*** Source data ***
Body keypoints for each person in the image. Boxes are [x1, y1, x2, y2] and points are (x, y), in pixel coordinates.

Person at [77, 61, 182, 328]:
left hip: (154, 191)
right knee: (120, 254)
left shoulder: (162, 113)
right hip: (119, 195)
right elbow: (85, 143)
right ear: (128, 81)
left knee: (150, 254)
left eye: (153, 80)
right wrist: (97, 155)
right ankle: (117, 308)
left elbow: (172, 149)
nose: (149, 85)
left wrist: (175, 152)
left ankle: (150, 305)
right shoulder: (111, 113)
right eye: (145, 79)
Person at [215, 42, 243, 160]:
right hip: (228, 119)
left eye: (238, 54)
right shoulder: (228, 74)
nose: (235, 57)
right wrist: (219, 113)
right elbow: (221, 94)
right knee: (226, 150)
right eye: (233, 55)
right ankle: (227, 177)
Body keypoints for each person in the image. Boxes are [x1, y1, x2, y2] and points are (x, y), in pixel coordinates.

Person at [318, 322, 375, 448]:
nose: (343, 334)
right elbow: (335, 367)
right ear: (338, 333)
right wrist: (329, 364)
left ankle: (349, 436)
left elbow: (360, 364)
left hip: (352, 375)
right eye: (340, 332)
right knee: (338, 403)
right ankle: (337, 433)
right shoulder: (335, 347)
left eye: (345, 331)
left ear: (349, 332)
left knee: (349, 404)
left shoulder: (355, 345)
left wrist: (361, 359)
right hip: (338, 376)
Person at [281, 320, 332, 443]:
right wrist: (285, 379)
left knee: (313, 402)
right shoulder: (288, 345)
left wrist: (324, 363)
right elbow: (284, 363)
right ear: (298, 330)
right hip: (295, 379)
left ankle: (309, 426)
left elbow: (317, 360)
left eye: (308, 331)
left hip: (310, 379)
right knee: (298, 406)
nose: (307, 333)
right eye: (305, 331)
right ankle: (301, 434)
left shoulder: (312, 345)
*** End of Source data ***
**Directions for this task:**
With the first line being the one containing "right ankle: (117, 308)" and the last line the one containing "left hip: (310, 379)", transcribe exactly the lines above that fall in that range.

**Your response:**
right ankle: (117, 308)
left elbow: (172, 149)
nose: (149, 85)
left wrist: (175, 152)
left ankle: (150, 305)
right shoulder: (111, 113)
right eye: (145, 79)
Person at [215, 42, 243, 160]:
right hip: (228, 119)
left eye: (238, 54)
right shoulder: (228, 74)
nose: (235, 57)
right wrist: (219, 113)
right elbow: (221, 94)
right knee: (226, 150)
right eye: (233, 55)
right ankle: (227, 177)
Body keypoints for each person in the image. Boxes are [x1, y1, x2, y2] and points are (x, y), in pixel coordinates.

Person at [318, 322, 375, 448]:
nose: (343, 334)
right elbow: (335, 367)
right ear: (338, 333)
right wrist: (329, 364)
left ankle: (349, 436)
left elbow: (360, 364)
left hip: (352, 375)
right eye: (340, 332)
right knee: (338, 403)
right ankle: (337, 433)
right shoulder: (335, 347)
left eye: (345, 331)
left ear: (349, 332)
left knee: (349, 404)
left shoulder: (355, 345)
left wrist: (361, 359)
right hip: (338, 376)
Person at [281, 320, 332, 443]:
right wrist: (285, 379)
left knee: (313, 402)
right shoulder: (288, 345)
left wrist: (324, 363)
right elbow: (284, 363)
right ear: (298, 330)
right hip: (295, 379)
left ankle: (309, 426)
left elbow: (317, 360)
left eye: (308, 331)
left hip: (310, 379)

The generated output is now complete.